Passage given.
Last Wednesday was the first day of the inaugural New York Arbitration Week. The day's headliner was a half-day program on the new American Law Institute's Restatement of the U.S. Law of International Commercial and Investor-State Arbitration, the final draft of which was approved earlier this year. The program was led by the Restatement Reporter Columbia Law School Prof. George A. Bermann, and featured an introduction by White & Case partner Carolyn B. Lamm, remarks on the importance of the Restatement by Ninth Circuit Judge Margaret McKeown, and two panel discussions on some of the thornier topics addressed in the Restatement. The panelists included the Restatement's Associate Reporters and key Advisers. The program was held at Sidley Austin and was sponsored and organized by the Chartered Institute of Arbitrators (CIArb) NY Branch.

Dataset extract.
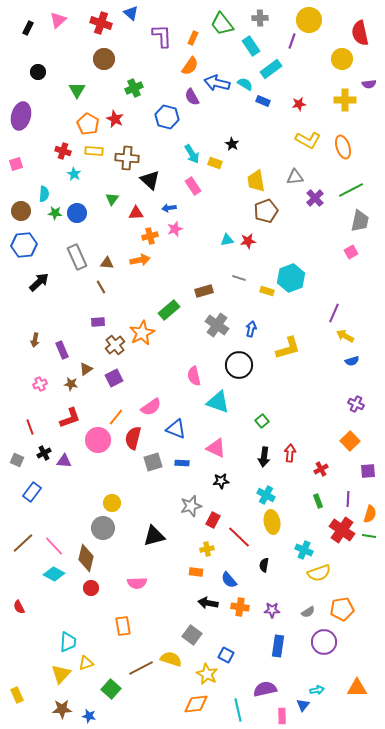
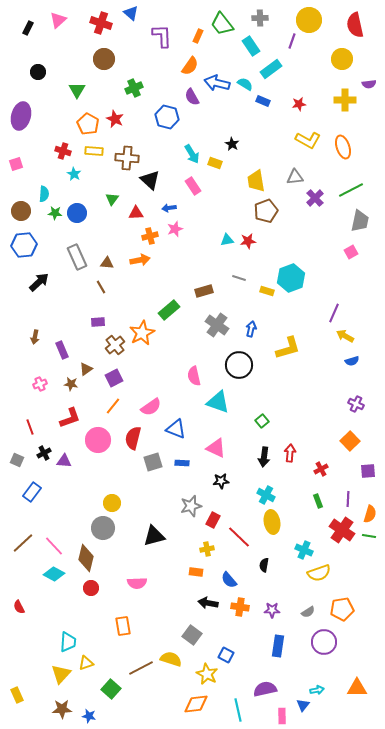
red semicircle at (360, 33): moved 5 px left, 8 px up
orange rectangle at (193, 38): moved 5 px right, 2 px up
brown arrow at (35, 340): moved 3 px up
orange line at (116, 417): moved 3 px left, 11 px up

Exercise 1.
According to the passage on New York Arbitration Week, which organization sponsored and organized the Restatement program?
Exercise 2.
Carry the passage on New York Arbitration Week forward from its final sentence.

Final result 1.
The Chartered Institute of Arbitrators (CIArb) NY Branch.

Final result 2.
The Restatement, a product of a 12-year effort, is the first-ever ALI Restatement on international commercial arbitration. Its completion marks an important step in the development of U.S. law on the topic. Although international commercial arbitration within the U.S. is a matter of federal law and governed by statute, primarily the Federal Arbitration Act, 9 U.S.C. §§1-16; §§201-208; §§301-307, the law in this field is largely judge-made. Accordingly, the Restatement sets out to present U.S. law on the subject in a systematic and coherent fashion. It covers a comprehensive spectrum of issues that confront U.S. courts in arbitration matters, including the enforcement of the arbitration agreement, the limited role of courts to intervene in arbitral proceedings and the enforcement of arbitration awards. The final chapter, not discussed Wednesday, addresses differences between investor-state arbitration and international commercial arbitration generally, an area of increasing salience. Judge McKeown opined that, given the "many unanswered questions" in the field of international arbitration, the Restatement promises to be a valuable resource for both judges and counsel in the years to come.

The bulk of the program was dedicated to presentations on select important issues that generated "substantial debate" during the drafting process. The topics illustrated the shifting sands in U.S. law governing international arbitration, as well as the value that the Restatement will bring in providing an overview for practitioners not steeped in the sometimes-esoteric questions.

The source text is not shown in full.